Spent a lot of today in a "Borders & Noble" bookstore, reading travel books and
taking notes (mostly hotel specifics in the Fatherland). It's become a problem, the
comfortable chairs and the study hall atmosphere. Two of the chairs were occupied
by people dozing, others were "saved" by personal effects (a small
knapsack or a baseball cap) - even, I once observed, by a book
opened and placed face down in the spine-cracking position which
gives certain booklovers (and also, one assumes, bookstore managers)

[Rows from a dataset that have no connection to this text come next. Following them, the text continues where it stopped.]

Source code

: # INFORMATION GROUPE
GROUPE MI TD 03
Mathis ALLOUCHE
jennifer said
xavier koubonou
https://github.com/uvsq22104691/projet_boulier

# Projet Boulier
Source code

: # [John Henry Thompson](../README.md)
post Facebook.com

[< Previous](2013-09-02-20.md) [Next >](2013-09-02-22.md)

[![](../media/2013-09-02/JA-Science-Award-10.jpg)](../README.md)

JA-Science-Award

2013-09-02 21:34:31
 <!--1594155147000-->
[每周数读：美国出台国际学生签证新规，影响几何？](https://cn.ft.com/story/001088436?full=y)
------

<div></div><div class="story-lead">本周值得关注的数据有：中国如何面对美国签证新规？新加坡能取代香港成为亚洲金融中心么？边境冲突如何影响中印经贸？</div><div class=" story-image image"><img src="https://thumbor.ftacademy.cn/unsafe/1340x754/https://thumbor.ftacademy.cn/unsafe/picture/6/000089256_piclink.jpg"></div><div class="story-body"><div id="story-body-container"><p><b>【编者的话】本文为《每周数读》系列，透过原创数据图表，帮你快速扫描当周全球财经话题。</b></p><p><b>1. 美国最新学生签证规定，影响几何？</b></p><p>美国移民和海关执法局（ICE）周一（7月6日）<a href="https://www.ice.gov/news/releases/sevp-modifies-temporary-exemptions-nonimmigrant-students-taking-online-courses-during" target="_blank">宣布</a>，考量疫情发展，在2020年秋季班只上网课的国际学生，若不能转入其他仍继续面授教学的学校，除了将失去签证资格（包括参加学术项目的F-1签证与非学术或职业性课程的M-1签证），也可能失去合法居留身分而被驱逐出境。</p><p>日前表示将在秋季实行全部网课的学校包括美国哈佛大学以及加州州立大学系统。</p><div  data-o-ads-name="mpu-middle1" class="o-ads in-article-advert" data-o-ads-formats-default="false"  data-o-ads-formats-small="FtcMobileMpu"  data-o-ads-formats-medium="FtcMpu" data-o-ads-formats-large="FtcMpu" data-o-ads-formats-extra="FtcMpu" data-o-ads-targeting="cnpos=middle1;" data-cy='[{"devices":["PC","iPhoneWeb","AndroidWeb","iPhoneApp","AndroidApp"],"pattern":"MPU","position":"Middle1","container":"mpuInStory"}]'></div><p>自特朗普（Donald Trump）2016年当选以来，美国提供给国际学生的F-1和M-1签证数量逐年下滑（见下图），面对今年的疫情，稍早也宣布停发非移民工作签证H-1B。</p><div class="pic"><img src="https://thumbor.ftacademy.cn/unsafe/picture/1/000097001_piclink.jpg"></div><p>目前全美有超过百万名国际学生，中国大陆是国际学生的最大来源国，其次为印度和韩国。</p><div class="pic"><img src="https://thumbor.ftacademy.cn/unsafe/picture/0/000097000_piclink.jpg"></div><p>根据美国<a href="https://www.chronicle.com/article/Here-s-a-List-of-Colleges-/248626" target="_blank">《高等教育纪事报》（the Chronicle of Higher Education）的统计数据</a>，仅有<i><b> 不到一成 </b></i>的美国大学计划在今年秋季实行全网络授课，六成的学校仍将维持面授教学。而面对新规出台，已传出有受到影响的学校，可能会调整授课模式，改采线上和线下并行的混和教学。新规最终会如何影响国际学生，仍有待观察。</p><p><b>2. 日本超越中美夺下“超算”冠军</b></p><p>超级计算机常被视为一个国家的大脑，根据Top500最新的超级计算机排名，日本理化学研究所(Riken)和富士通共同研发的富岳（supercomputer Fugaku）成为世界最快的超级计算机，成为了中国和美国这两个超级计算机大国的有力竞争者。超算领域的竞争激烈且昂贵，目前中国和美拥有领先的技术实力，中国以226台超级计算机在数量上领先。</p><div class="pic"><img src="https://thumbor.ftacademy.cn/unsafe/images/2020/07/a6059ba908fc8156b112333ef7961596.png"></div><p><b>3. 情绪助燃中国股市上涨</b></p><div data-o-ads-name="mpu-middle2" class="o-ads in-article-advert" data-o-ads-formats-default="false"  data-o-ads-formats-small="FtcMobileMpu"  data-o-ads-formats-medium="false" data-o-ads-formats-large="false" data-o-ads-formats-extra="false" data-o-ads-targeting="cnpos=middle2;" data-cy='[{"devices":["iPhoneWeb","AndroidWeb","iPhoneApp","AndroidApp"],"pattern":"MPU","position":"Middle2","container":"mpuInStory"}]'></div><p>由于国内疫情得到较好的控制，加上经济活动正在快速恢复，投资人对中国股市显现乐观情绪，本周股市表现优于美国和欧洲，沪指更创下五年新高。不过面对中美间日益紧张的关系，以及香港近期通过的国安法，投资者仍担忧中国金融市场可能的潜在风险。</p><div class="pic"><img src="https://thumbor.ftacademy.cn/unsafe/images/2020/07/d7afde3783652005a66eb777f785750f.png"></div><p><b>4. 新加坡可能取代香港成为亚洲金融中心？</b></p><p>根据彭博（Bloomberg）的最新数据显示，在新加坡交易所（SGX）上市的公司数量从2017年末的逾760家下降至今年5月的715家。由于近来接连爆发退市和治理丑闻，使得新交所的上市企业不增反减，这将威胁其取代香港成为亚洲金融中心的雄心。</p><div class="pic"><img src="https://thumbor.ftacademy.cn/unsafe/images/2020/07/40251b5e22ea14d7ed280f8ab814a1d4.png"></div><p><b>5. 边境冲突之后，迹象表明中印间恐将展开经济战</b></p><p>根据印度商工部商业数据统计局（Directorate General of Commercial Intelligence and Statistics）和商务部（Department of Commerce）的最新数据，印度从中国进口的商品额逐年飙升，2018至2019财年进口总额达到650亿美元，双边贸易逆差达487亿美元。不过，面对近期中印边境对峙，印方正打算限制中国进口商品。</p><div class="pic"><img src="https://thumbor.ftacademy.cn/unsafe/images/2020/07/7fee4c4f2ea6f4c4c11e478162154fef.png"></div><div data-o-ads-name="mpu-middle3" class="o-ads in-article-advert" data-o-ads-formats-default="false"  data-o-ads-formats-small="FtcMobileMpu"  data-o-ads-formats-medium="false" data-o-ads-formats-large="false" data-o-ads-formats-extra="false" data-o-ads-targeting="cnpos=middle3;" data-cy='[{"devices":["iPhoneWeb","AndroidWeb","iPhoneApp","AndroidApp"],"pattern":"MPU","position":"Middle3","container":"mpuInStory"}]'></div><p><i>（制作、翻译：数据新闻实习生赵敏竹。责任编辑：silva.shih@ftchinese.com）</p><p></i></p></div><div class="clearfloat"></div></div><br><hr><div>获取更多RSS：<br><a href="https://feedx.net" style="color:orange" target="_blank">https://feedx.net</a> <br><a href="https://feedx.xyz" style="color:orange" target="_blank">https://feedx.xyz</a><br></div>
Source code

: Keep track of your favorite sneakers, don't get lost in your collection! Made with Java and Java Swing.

fits. For a while I was forced to sit on the floor until a vacancy
opened up. The temptation was strong to simply displace (or even
hide) the "saving" knapsack and, when its owner reappeared, if
challanged merely cursing the challenger: "Fuck with me buddy,
c'mon!" And when its youthful Asian owner did appear,
deploying a blue beeper and a Calculus textbook onto the adjacent low
table, I realized he would've been a meek pushover, so next time...
The sleepers are another matter - I'm thinking a squirt gun would be
the appropriate weapon to clear the chair - one could fire
unobserved from behind a nearby bookshelf. Of course all of us were
equally guilty of freeloading - I eventually left without buying anything.
A letter from brother J arrives, with pictures of his twins, now 18
months old. I appear in several of these images; my feeling (a common
one) is that I don't photograph well.
Absurdity I heard on the evening NPR news - foolishness from Deseret. A video
store in Utah is offering the following service: for $5, patrons can have their
newly purchased Titanic videotape "cleaned up" - those inches of tape containing
the steamy back-seat of the automobile, as well as the sketching scene in the parlor,
are physically removed. Mormon parents concerned about their teen-aged sons viewing
the obscenity of Kate Winslet's bare bosom can now sleep peacefully. (Why is it so
difficult for these censors to understand the forbidden fruit concept?) Due to the
doctrine of "first use" the store only mutilates tapes purchased elsewhere.